The Virtue of Selfishness by Ayn Rand

Every code of ethics is based on and derived from a metaphysics, that is: from a theory about the fundamental nature of the universe in which man lives and acts. The altruist ethics is based on a “malevolent universe” metaphysics, on the theory that man, by his very nature, is helpless and doomed—that success, happiness, achievement are impossi­ble to him—that emergencies, disasters, catastrophes are the norm of his life and that his primary goal is to combat them.

As the simplest empirical refutation of that metaphysics—as evidence of the fact that the material universe is not inimical to man and that catastrophes are the exception, not the rule of his existence—observe the fortunes made by insurance companies.

Observe also that the advocates of altruism are unable to base their ethics on any facts of men’s normal existence and that they always offer “lifeboat” situations as examples from which to derive the rules of moral conduct. (“What should you do if you and another man are in a lifeboat that can carry only one?” etc.)

The fact is that men do not live in lifeboats—and that a lifeboat is not the place on which to base one’s metaphysics.

Recorded information
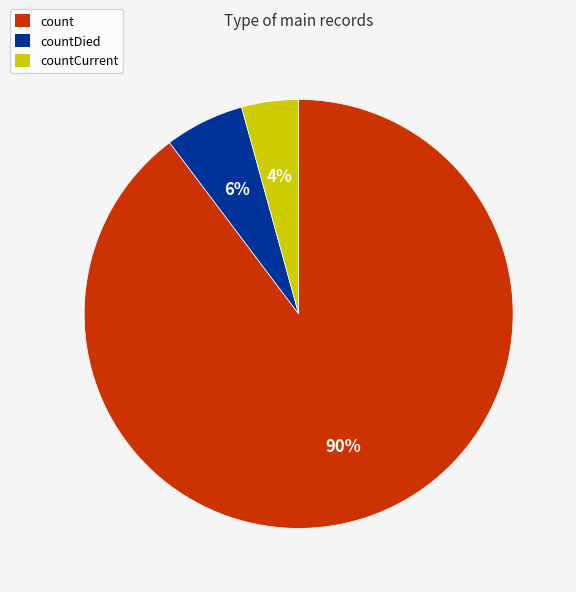

To the nearest percent, what is the combined percentage of countCurrent and countDied?

10%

Work request
How would you sum up the passage on altruist ethics in two sentences?

Result below
Every code of ethics derives from a metaphysics, and altruist ethics rests on a "malevolent universe" view in which man is helpless and doomed and emergencies and catastrophes are the norm of his life. Against this, the fortunes made by insurance companies show that catastrophes are the exception, and although advocates of altruism derive their moral rules from "lifeboat" situations, men do not live in lifeboats.